## Short task
Can you render the part of the listing that begins at the line containing "scientific name: Scleria terrestris" and stops after the line containing "catalogue / barcode: US 1039458" as a JSON list of strings, one string per line and no blank lines, with nothing outside that stretch?
── Dataset records
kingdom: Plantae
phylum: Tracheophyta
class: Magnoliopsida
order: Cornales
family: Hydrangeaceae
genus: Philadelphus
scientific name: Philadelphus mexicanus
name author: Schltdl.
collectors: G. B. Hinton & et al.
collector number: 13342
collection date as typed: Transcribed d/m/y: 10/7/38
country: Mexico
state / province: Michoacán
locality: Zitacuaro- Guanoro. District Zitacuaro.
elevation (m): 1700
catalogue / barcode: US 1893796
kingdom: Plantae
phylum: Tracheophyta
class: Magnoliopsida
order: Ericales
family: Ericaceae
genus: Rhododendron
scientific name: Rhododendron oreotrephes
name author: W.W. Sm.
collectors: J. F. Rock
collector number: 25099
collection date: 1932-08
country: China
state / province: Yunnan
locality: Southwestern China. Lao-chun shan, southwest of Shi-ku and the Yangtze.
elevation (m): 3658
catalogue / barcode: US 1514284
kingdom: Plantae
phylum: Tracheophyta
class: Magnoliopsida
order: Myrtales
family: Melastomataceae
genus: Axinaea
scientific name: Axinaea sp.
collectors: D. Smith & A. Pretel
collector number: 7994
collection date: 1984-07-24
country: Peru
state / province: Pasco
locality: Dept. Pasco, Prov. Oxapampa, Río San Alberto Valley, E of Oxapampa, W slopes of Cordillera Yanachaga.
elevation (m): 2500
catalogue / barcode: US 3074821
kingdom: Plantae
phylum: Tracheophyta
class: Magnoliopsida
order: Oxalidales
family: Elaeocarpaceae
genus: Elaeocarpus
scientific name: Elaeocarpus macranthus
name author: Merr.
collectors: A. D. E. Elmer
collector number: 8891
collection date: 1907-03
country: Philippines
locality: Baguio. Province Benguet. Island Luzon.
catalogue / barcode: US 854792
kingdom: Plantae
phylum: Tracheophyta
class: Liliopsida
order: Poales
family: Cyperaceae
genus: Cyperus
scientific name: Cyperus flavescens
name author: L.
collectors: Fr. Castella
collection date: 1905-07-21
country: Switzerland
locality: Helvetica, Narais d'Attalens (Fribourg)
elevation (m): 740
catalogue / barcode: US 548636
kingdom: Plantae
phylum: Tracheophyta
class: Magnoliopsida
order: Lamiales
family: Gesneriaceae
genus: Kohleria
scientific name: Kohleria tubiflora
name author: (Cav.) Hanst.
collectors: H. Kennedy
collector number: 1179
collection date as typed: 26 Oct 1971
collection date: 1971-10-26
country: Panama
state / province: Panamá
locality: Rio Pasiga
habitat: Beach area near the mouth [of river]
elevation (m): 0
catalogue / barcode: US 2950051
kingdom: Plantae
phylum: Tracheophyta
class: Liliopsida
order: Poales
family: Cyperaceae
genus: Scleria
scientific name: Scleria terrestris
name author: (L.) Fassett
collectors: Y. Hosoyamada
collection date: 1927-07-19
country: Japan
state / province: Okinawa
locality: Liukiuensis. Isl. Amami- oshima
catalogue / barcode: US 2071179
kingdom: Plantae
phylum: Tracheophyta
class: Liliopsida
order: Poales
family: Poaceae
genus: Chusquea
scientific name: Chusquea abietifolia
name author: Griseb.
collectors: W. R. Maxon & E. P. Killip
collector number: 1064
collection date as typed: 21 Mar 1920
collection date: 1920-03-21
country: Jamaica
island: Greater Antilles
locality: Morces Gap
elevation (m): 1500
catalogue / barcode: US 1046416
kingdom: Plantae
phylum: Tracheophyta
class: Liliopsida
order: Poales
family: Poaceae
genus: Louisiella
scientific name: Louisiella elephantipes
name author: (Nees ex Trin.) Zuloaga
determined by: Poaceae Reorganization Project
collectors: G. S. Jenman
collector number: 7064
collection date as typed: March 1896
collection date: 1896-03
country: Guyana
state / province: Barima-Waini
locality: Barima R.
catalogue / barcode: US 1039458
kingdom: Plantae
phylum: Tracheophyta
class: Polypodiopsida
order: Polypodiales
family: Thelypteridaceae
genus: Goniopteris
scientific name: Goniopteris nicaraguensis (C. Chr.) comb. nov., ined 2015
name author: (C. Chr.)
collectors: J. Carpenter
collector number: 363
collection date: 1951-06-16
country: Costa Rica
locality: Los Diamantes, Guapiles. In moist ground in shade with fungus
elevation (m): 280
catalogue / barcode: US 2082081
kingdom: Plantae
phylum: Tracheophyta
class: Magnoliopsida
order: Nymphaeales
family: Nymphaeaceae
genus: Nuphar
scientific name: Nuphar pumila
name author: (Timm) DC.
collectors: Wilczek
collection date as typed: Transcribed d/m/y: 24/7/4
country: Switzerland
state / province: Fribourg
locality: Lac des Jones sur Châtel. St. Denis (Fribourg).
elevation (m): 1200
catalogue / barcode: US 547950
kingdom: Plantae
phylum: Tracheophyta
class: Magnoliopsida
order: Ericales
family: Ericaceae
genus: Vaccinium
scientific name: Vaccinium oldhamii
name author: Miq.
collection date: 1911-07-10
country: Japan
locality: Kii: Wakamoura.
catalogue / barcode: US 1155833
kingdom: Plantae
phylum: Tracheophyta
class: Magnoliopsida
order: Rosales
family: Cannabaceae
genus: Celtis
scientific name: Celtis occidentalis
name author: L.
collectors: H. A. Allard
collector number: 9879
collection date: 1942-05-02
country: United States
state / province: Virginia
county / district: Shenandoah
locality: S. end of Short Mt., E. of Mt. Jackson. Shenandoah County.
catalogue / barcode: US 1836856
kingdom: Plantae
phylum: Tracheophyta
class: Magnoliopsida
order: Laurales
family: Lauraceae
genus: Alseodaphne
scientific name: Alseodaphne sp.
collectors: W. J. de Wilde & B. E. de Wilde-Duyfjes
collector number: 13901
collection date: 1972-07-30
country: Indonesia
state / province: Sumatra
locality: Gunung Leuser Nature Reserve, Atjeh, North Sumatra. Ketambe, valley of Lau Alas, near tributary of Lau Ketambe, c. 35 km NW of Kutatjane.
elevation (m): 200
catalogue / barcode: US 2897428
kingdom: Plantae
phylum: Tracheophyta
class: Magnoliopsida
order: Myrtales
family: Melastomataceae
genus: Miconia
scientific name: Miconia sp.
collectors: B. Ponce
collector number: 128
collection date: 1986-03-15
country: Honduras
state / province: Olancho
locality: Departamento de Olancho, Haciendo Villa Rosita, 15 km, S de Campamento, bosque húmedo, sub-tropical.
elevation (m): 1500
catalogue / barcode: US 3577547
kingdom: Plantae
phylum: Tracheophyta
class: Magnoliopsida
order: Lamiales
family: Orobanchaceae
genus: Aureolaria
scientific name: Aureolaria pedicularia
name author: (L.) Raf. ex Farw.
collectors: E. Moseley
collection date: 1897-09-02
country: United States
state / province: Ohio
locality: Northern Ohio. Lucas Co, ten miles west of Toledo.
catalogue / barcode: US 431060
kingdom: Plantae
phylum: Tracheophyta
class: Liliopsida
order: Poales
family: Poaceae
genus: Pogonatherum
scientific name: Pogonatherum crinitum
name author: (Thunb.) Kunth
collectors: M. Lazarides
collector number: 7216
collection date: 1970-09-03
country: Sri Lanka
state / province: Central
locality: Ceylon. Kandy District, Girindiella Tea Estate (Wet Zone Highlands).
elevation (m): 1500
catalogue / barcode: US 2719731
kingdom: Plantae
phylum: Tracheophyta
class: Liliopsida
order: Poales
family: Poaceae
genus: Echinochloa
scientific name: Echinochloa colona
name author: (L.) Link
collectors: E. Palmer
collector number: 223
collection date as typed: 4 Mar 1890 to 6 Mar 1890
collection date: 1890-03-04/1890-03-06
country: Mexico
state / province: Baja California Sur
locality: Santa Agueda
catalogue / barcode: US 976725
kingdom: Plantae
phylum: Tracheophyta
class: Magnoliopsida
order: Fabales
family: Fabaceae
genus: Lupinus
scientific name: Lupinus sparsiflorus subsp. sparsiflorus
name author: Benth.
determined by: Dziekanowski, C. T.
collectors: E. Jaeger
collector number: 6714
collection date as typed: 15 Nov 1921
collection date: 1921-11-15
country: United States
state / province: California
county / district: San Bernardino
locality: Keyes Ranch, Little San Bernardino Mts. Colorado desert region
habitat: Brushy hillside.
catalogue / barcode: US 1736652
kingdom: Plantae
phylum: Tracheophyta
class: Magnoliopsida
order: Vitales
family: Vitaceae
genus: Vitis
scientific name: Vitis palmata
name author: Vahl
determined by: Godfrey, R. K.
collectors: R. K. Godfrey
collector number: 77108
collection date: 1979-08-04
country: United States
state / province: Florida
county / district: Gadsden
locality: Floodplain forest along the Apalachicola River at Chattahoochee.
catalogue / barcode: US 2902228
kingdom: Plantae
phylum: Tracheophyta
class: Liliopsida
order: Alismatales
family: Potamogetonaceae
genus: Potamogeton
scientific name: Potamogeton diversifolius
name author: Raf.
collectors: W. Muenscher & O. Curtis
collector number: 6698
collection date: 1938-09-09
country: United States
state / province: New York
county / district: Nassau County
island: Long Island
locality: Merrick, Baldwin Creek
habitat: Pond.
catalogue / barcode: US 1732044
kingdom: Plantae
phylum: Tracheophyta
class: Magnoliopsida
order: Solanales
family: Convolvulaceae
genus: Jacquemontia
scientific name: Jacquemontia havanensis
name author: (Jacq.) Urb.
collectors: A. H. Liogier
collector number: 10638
────
## Correct answer
[
  "scientific name: Scleria terrestris",
  "name author: (L.) Fassett",
  "collectors: Y. Hosoyamada",
  "collection date: 1927-07-19",
  "country: Japan",
  "state / province: Okinawa",
  "locality: Liukiuensis. Isl. Amami- oshima",
  "catalogue / barcode: US 2071179",
  "kingdom: Plantae",
  "phylum: Tracheophyta",
  "class: Liliopsida",
  "order: Poales",
  "family: Poaceae",
  "genus: Chusquea",
  "scientific name: Chusquea abietifolia",
  "name author: Griseb.",
  "collectors: W. R. Maxon & E. P. Killip",
  "collector number: 1064",
  "collection date as typed: 21 Mar 1920",
  "collection date: 1920-03-21",
  "country: Jamaica",
  "island: Greater Antilles",
  "locality: Morces Gap",
  "elevation (m): 1500",
  "catalogue / barcode: US 1046416",
  "kingdom: Plantae",
  "phylum: Tracheophyta",
  "class: Liliopsida",
  "order: Poales",
  "family: Poaceae",
  "genus: Louisiella",
  "scientific name: Louisiella elephantipes",
  "name author: (Nees ex Trin.) Zuloaga",
  "determined by: Poaceae Reorganization Project",
  "collectors: G. S. Jenman",
  "collector number: 7064",
  "collection date as typed: March 1896",
  "collection date: 1896-03",
  "country: Guyana",
  "state / province: Barima-Waini",
  "locality: Barima R.",
  "catalogue / barcode: US 1039458"
]